> **Material for this task**:
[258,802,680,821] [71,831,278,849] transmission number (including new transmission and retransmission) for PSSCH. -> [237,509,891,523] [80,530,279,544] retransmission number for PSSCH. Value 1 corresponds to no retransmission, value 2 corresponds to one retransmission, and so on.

---

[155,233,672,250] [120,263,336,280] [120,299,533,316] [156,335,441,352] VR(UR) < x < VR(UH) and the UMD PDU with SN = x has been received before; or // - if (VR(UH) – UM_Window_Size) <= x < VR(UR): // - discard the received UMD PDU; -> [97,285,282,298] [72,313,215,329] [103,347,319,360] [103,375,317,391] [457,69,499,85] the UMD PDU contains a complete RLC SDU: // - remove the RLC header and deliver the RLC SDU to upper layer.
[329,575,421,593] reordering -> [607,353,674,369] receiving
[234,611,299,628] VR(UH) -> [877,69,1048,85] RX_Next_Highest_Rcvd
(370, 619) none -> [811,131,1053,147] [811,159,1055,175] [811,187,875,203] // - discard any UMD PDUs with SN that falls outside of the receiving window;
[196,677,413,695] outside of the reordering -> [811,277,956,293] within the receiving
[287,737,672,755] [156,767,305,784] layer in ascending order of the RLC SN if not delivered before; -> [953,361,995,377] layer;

* * *

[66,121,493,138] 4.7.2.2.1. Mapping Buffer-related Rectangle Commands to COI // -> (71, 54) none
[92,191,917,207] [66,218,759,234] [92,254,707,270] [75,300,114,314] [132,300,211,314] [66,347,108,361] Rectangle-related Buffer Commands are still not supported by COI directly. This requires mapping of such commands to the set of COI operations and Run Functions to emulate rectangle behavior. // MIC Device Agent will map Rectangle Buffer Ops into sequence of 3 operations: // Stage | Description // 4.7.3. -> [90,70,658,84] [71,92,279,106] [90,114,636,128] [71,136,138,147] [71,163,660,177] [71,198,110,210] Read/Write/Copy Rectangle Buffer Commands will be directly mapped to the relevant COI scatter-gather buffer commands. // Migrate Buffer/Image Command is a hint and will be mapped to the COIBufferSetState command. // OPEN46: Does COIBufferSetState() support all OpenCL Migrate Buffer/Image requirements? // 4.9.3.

> **Work request**:
Only the lines above starting at the one containing "[234,611,299,628] VR(UH) ->" and ending at the one containing "[287,737,672,755] [156,767,305,784] layer", both included, are to be returned, exactly as they read.

> **Finished exercise**:
[234,611,299,628] VR(UH) -> [877,69,1048,85] RX_Next_Highest_Rcvd
(370, 619) none -> [811,131,1053,147] [811,159,1055,175] [811,187,875,203] // - discard any UMD PDUs with SN that falls outside of the receiving window;
[196,677,413,695] outside of the reordering -> [811,277,956,293] within the receiving
[287,737,672,755] [156,767,305,784] layer in ascending order of the RLC SN if not delivered before; -> [953,361,995,377] layer;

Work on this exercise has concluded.